For all the concerns about the departures and the quality of the depth of the signings, the reality is that Benfica still have a team more than capable of navigating the Liga charge this season. Perhaps a lack of European distraction will ensure a focus. Benfica aren’t blessed with the finances to sustain the squad to win the Champions League, but many other clubs have that problem too. The key objective is to be part of the European dance, and winning the Liga or finishing 2nd ensures that. Ending a European run in a knockout round or even as Europa League finalists (because, you know, Bela Guttmann) doesn’t give Benfica a Champions League spot the following season.

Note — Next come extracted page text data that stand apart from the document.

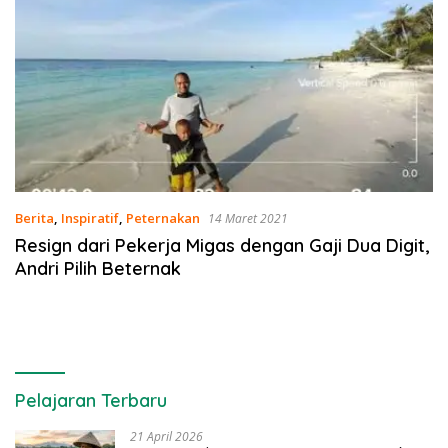
Berita
,
Inspiratif
,
Peternakan
14 Maret 2021
Resign dari Pekerja Migas dengan Gaji Dua Digit,
Andri Pilih Beternak
Pelajaran Terbaru
21 April 2026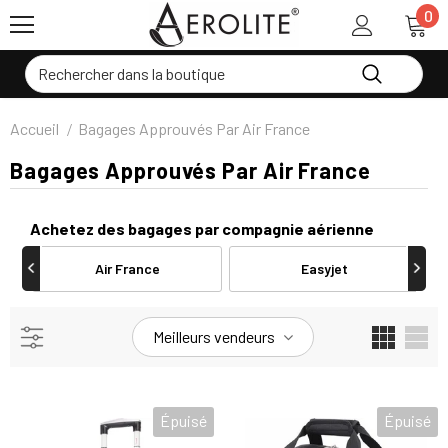
0
Accueil
Bagages Approuvés Par Air France
Bagages Approuvés Par Air France
Achetez des bagages par compagnie aérienne
Air France
Easyjet
Meilleurs vendeurs
Épuisé
Épuisé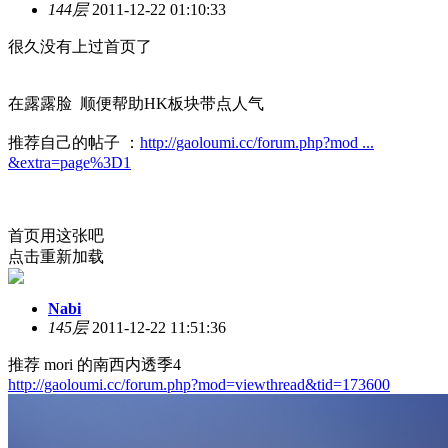
144层
2011-12-22 01:10:33
很久没有上过首页了
在露露脸 顺便帮助HK板块带点人气
推荐自己的帖子 ：
http://gaoloumi.cc/forum.php?mod ...
&extra=page%3D1
首页用这张吧
点击重新加载
Nabi
145层
2011-12-22 11:51:36
推荐 mori 的南西内透季4
http://gaoloumi.cc/forum.php?mod=viewthread&tid=173600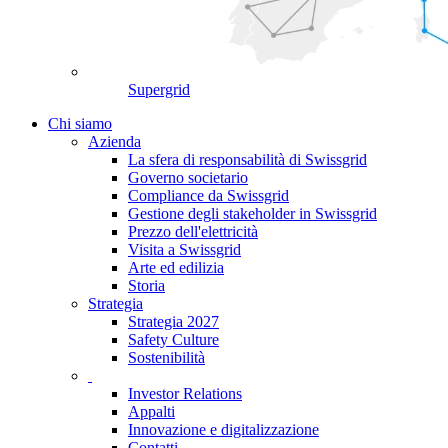
Supergrid
Chi siamo
Azienda
La sfera di responsabilità di Swissgrid
Governo societario
Compliance da Swissgrid
Gestione degli stakeholder in Swissgrid
Prezzo dell'elettricità
Visita a Swissgrid
Arte ed edilizia
Storia
Strategia
Strategia 2027
Safety Culture
Sostenibilità
Investor Relations
Appalti
Innovazione e digitalizzazione
Contatti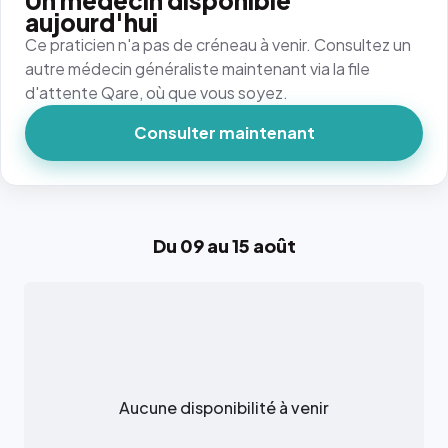
Un médecin disponible
aujourd'hui
Ce praticien n'a pas de créneau à venir. Consultez un
autre médecin généraliste maintenant via la file
d'attente Qare, où que vous soyez.
Consulter maintenant
Du 09 au 15 août
Aucune disponibilité à venir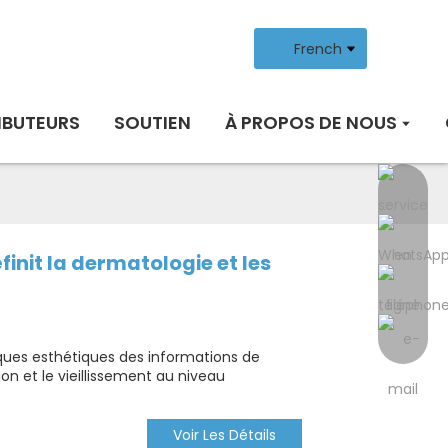
French
IBUTEURS
SOUTIEN
À PROPOS DE NOUS
nit la dermatologie et les
ques esthétiques des informations de
ion et le vieillissement au niveau
Voir Les Détails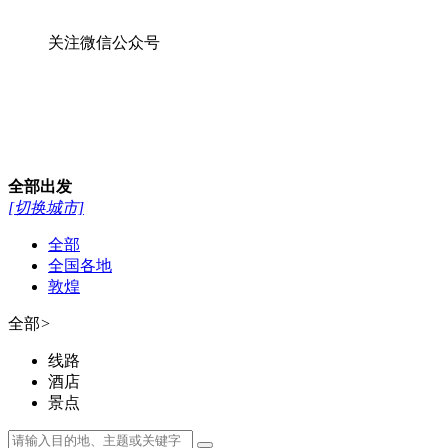
关注微信公众号
全部
出发
[切换城市]
全部
全国各地
敦煌
全部
>
线路
酒店
景点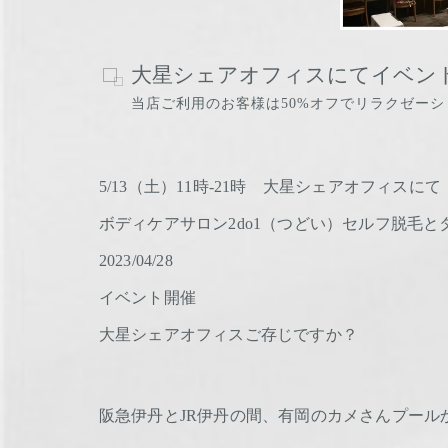
大星シェアオフィスにてイベン
当店ご利用のお客様は50%オフでリラクゼー
5/13（土）11時-21時 大星シェアオフィスにて
ボディケアサロン2do1（つどい）セルフ脱毛と
2023/04/28
イベント開催
大星シェアオフィスご存じですか？
阪急伊丹とJR伊丹の間、有岡のカメさんプール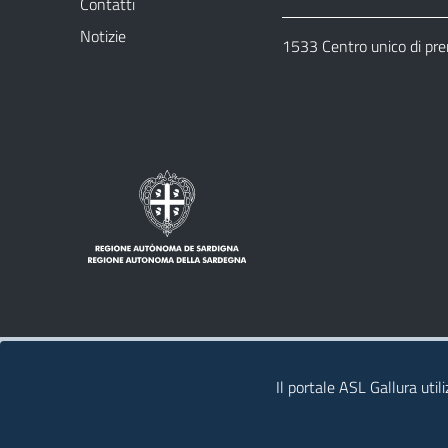
Contatti
Notizie
1533 Centro unico di pr
Note legali
Privacy policy
Contatti
Il portale ASL Gallura util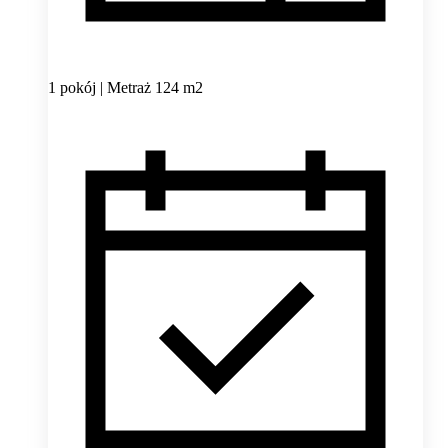
1 pokój | Metraż 124 m2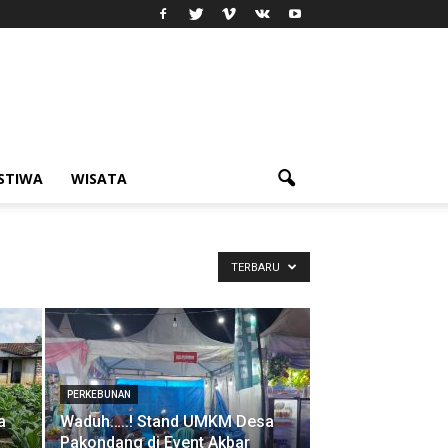
ISTIWA
WISATA
TERBARU
PERKEBUNAN
a
Waduh…..! Stand UMKM Desa
Pakondang di Event Akbar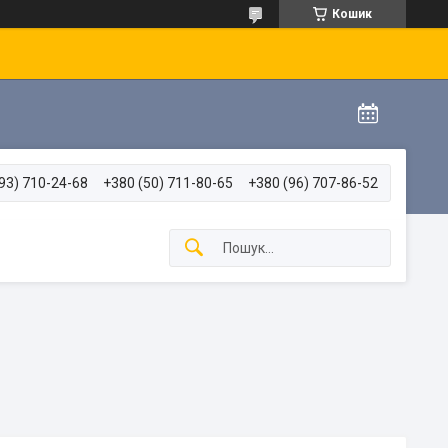
Кошик
93) 710-24-68
+380 (50) 711-80-65
+380 (96) 707-86-52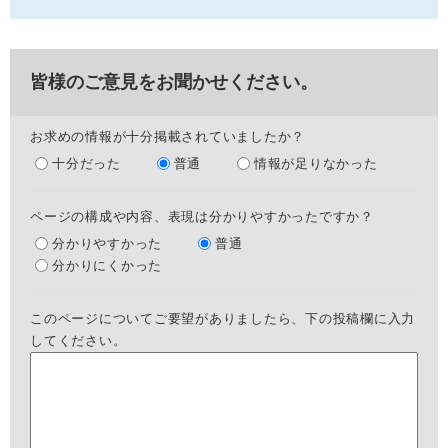
皆様のご意見をお聞かせください。
お求めの情報が十分掲載されていましたか？
十分だった
普通
情報が足りなかった
ページの構成や内容、表現は分かりやすかったですか？
分かりやすかった
普通
分かりにくかった
このページについてご要望がありましたら、下の投稿欄に入力
してください。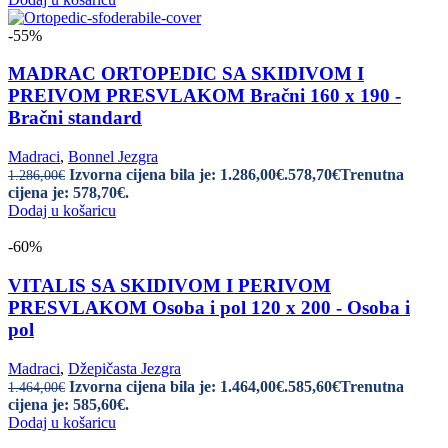
-55%
MADRAC ORTOPEDIC SA SKIDIVOM I
PREIVOM PRESVLAKOM Bračni 160 x 190 -
Bračni standard
Madraci
,
Bonnel Jezgra
Izvorna cijena bila je: 1.286,00€.
578,70
€
Trenutna
1.286,00
€
cijena je: 578,70€.
Dodaj u košaricu
-60%
VITALIS SA SKIDIVOM I PERIVOM
PRESVLAKOM Osoba i pol 120 x 200 - Osoba i
pol
Madraci
,
Džepičasta Jezgra
Izvorna cijena bila je: 1.464,00€.
585,60
€
Trenutna
1.464,00
€
cijena je: 585,60€.
Dodaj u košaricu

And perhaps that focus, combined with a team that still has shades of defensive solidity, creativity and even goals, could just yet win the title on the back of the club’s best start in 6 years. It’s a competitive league, but there’s no outright favourite at the moment. Porto could win the title and so could Sporting – but they are also in transition. They have their own set of intrinsic weaknesses, but it remains to be seen if those weaknesses are less significant than those of Benfica, and until then, I’m willing to keep the optimism that perhaps, this team, even in transition, could well produce another Liga win.
Back to the Future … Part III?
Cast your minds back one more time.
It’s the 14th May, 1984. A young Sven Goran Eriksson has just seen his Benfica team conclude a magnificent season. Once again, like in 1982/83, the Eagles have won the Liga title, with the 2-0 win away to Portimonense a suitable and clinical way to close season 1983/84 and give way to the Portuguese misadventures in Euro 1984. The win is capped rather fittingly by goals from Shéu, and the legendary Nené. It’s a special team that’s produced these back to back titles, supported by the prolific goalscoring of Nené, “o Pequeno Genial” Fernando Chalana, and other fantastic players of that generation including keeper Manuel Bento, left back Álvaro, and midfielders Diamantino Miranda and Carlos Manuel.
It’s been nearly 30 years since that day.
Maybe, just maybe… it’s time for another back-to-back title charge. Transition or not, it’s still Benfica, and they still like winning, don’t they?